The X-axis displays the range from 1 to the number of observation groups, sorted by the QC history reading's Analysed Date. Since grouping is in place, the sort is applied on the first analysed date within the group.

The X-axis label includes:

• 'First Date: ' + the date of the first analysis
• 'Last Date: ' + the date of the last analysis
• 'Target: ' + <set from the Target Value input variable>
• 'Lower Limit: ' + <set from the Upper Warning Limit input variable>
• 'Upper Limit: ' + <set from the Upper Failure Limit input variable>
• 'Mean: ' + <mean of all observations returned from the search>
• 'StdDev: ' + <standard deviation of all observations returned from the search>
• 'Observations: ' + <number of observation groups>
• 'Group Size: ' + <set from the Group Size input variable>.

The Y-axis displays the range from 0 to the standard deviation of the group.

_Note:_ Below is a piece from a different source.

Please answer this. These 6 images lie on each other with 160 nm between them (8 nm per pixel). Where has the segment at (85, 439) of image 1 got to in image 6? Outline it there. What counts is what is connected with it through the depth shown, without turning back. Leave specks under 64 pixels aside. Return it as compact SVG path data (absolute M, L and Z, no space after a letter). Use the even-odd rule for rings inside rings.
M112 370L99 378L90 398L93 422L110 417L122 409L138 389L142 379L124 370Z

The Y-axis label includes:

• 'Group Average StdDev' + <unit's Name for the related specification scheme version analyte's Unit Code>

Data Points

A point on the chart is calculated as:

Standard deviation of the group = square root of (sum of ((observations's value—mean value of the group) ^2 / (number of observations—1))

Target, Warning and Failure Lines

If no upper warning or failure limits are defined, the graph shows no warning and failure lines, and is shaded entirely green.

If an upper warning limit is defined, but an upper failure limit is not defined, the graph shows a warning line but no failure line, and is shaded green below the warning line and yellow above the warning line.

If an upper failure limit is defined, but an upper warning limit is not defined, the graph shows a failure line but no warning line, and is shaded green below the failure line and red above the failure line.

If upper warning and failure limits are defined, the graph shows warning and failure lines, and is shaded green below the warning line, yellow above the warning line and below the failure line, and red above the failure line.

The target line is given by the Target Value input variable.

The upper and lower warning lines are given by the Upper Warning Limit and Lower Warning Limit input variables, respectively.

Data Point Details

When the mouse pointer is hovered over a point on a standard deviation chart with a group size greater than 1, the following details are displayed:

• Observation group number
• Standard deviation of the group
• Standard name (or standard code if standard name is not defined)
• Creation date of the first QC history record in the group.